Does anyone know how busy France is liable to get during August? That is, do all the sites/aires get full as they would here?
We have the crossing and site booked for the middle of August, returning on the 30th but were thinking of going a week or so earlier for a longer , more relaxed break. We don't intend to book for the extra days, meandering down through France at our leisure, stopping as required.
We look forward to all the words of wisdom! Thanks


----------



## autostratus (May 9, 2005)

The bigger sites with pool complex etc do get booked although it is unusual not to have a pitch free for an odd night.
Start looking by about 4.00pm latest if it is that sort of site you want.

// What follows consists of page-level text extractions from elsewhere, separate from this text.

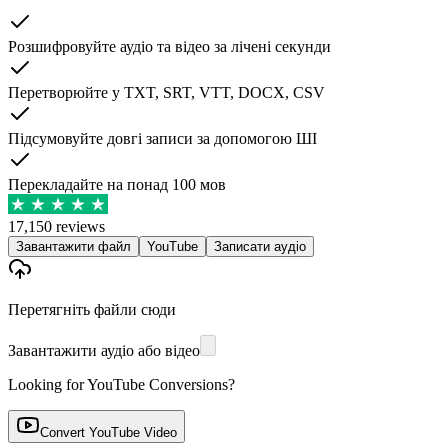
Розшифровуйте аудіо та відео за лічені секунди
Перетворюйте у TXT, SRT, VTT, DOCX, CSV
Підсумовуйте довгі записи за допомогою ШІ
Перекладайте на понад 100 мов
17,150 reviews
Завантажити файл
YouTube
Записати аудіо
Перетягніть файли сюди
Завантажити аудіо або відео
Looking for YouTube Conversions?
Convert YouTube Video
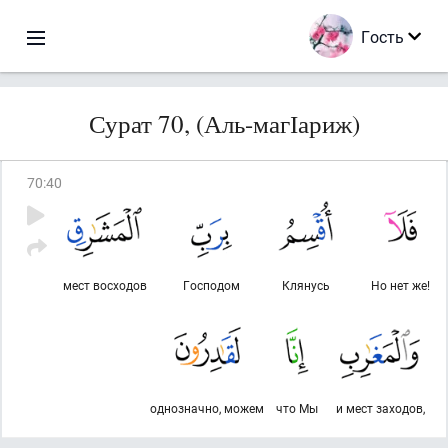
Гость
Сурат 70, (Аль-магІариж)
70
:
40
мест восходов
Господом
Клянусь
Но нет же!
однозначно, можем
что Мы
и мест заходов,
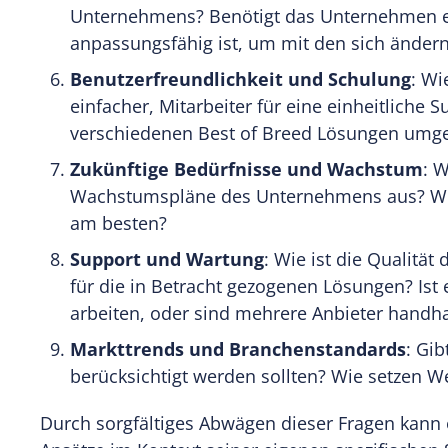
Unternehmens? Benötigt das Unternehmen ein
anpassungsfähig ist, um mit den sich ändern
Benutzerfreundlichkeit und Schulung
: Wi
einfacher, Mitarbeiter für eine einheitliche 
verschiedenen Best of Breed Lösungen umg
Zukünftige Bedürfnisse und Wachstum
: W
Wachstumspläne des Unternehmens aus? Welc
am besten?
Support und Wartung
: Wie ist die Qualitä
für die in Betracht gezogenen Lösungen? Ist 
arbeiten, oder sind mehrere Anbieter handh
Markttrends und Branchenstandards
: Gi
berücksichtigt werden sollten? Wie setzen W
Durch sorgfältiges Abwägen dieser Fragen kann 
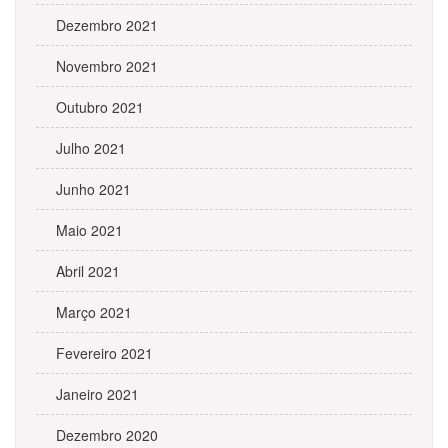
Dezembro 2021
Novembro 2021
Outubro 2021
Julho 2021
Junho 2021
Maio 2021
Abril 2021
Março 2021
Fevereiro 2021
Janeiro 2021
Dezembro 2020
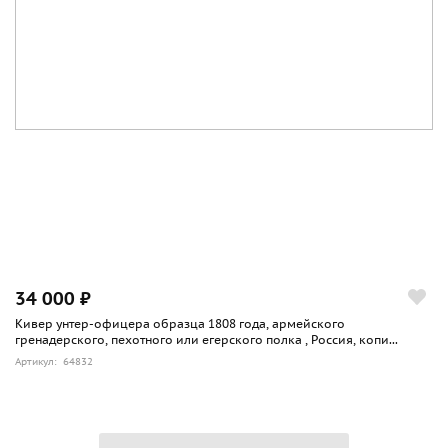
34 000 ₽
Кивер унтер-офицера образца 1808 года, армейского
гренадерского, пехотного или егерского полка , Россия, копи...
Артикул: 64832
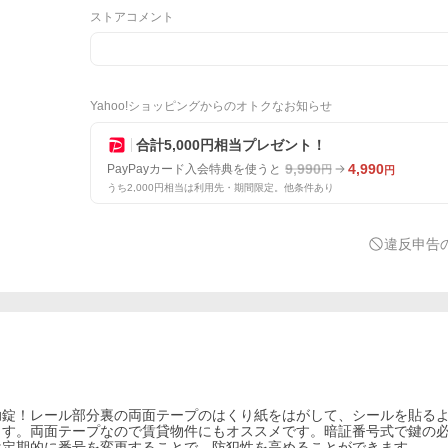
ストアコメント
Yahoo!ショッピングからのオトクなお知らせ
合計5,000円相当プレゼント！
9,990
4,990
PayPayカード入会特典を使うと
円
円
うち2,000円相当は利用先・期間限定。他条件あり
違反申告
助錠！レール部分裏の両面テープのはくり紙をはがして、シールを貼る
ます。両面テープなので賃貸物件にもオススメです。暗証番号式で鍵の
は定期的に番号を変更することで、防犯性を高めることができます。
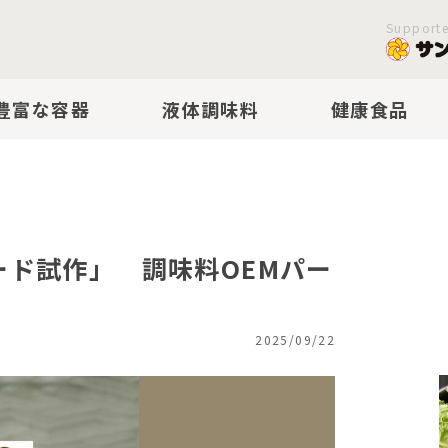
Support
豊富な容器
液体調味料
健康食品
ド試作」 調味料OEMパー
2025/09/22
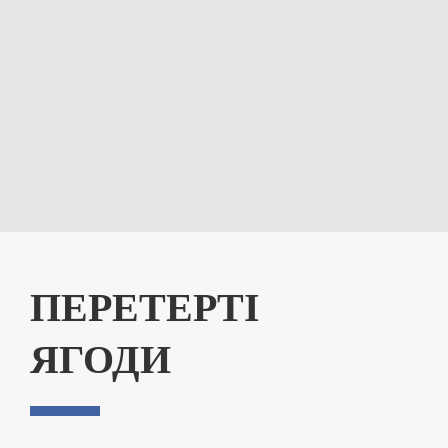
ПЕРЕТЕРТІ
ЯГОДИ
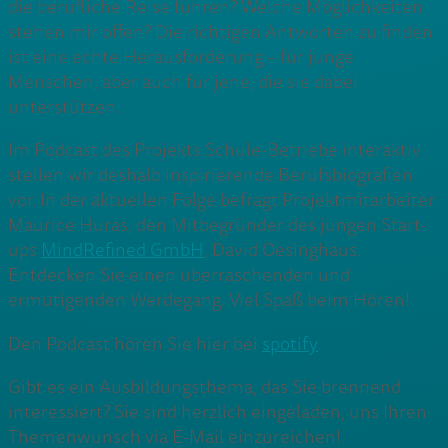
die berufliche Reise führen? Welche Möglichkeiten
stehen mir offen? Die richtigen Antworten zu finden
ist eine echte Herausforderung – für junge
Menschen, aber auch für jene, die sie dabei
unterstützen.
Im Podcast des Projekts Schule-Betriebe interaktiv
stellen wir deshalb inspirierende Berufsbiografien
vor. In der aktuellen Folge befragt Projektmitarbeiter
Maurice Huras, den Mitbegründer des jungen Start-
ups
MindRefined GmbH
, David Oesinghaus.
Entdecken Sie einen überraschenden und
ermutigenden Werdegang. Viel Spaß beim Hören!
Den Podcast hören Sie hier bei
spotify
Gibt es ein Ausbildungsthema, das Sie brennend
interessiert? Sie sind herzlich eingeladen, uns Ihren
Themenwunsch via E-Mail einzureichen!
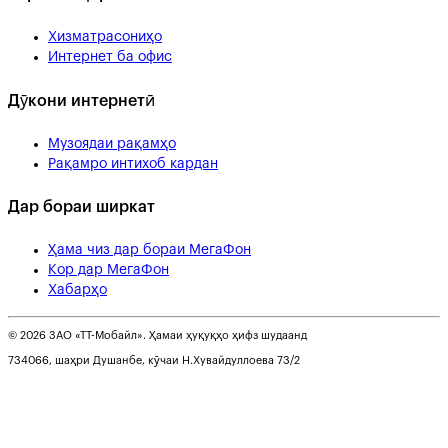
Хизматрасониҳо
Интернет ба офис
Дӯкони интернетӣ
Музоядаи рақамҳо
Рақамро интихоб кардан
Дар бораи ширкат
Ҳама чиз дар бораи МегаФон
Кор дар МегаФон
Хабарҳо
© 2026 ЗАО «ТТ-Мобайл». Ҳамаи ҳуқуқҳо ҳифз шудаанд
734066, шаҳри Душанбе, кӯчаи Н.Хувайдуллоева 73/2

A better bet is to go for the small town/village municipals where there is usually space especially if it is a few miles away from a major road. They tend not to get the passing through campers who are on the way south or north.


----------



## Scotjimland (May 23, 2005)

Hi 
From my experience French commercial sites do get busy in August but we never book up preferring to wander and find "off the beaten track" sites. 
Municipal sites near popular attractions get busy too but there are plenty others that are quite quiet. 
I wouldn't worry, go for the extra week and enjoy ... 


Jim


----------



## nobbythehobby (May 9, 2005)

Hi,

Traditionally, the French holiday peak is from around quatorze Juillet (Bastille Day) to Assomption day which is 15th August. There is more flexibility to this these days but nevertheless, they do return home in large numbers about the 15th August. 

When we used to have to holiday with the kids in the Summer holidays, we never found any trouble after the 15th August , especially if you keep away from the coastal honeypots. We visited France in the van in the last week of August 2 years ago and had no problems even at Normandy coastal Aires. If anything, foreign visitors were more in evidence than the French at this time. We even found one Municipal closed with a week of August still to go!

I don't recall ever booking a site in France even at the coast so long as you are prepared not to have first claim on a beach, river or lakeside pitch. Prices tend not to go down until early September though! (sorry).

I would advise you to research which is the busy weekend around Assomption Day that the French travel home and do your best to be parked up somewhere safe and quiet!

The earlier advice about off the beaten track locations is very true and there are many even at peak times. If there are a number of Dutch campers already there, then you have found a quiet relaxing spot.

Nobby


----------



## 88781 (May 9, 2005)

The public holiday dates in France for 2005 are:

January 1 - New Year's Day. 
March 27 - Easter Sunday 
March 28 - Easter Monday 
May 1 - Labour Day 
May 5 - Ascension 
May 8 - VE Day 1945 
May 15 - Whit Sunday 
May 16- Whit Monday 
July 14 - Fete Nationale 
August 15 - Assumption 
November 1 - All Saints' Day 
November 11 - Armistice 
December 25 - Xmas Day 
December 26 - 2nd Xmas Day (boxing day!)
School holidays:

This depends on the zone in France. Check out the French Government site for comprehensive details (in French)
http://www.education.gouv.fr/prat/cal.htm

Alternatively, the following site is in English, and summarises the school holiday dates
http://www.egide.asso.fr/index.uk.html

Regards M&D


----------



## 88993 (May 11, 2005)

Thanks all! Decided to go for extra days but have to wait until Monday 9.15 for the Caravan Club offices to open to ammend the booking - you would think weekends would be their busiest time, wouldn't you? I tried ammending the booking online but can't get past the login screen.
I just hope Bittany Ferries still have room :?


----------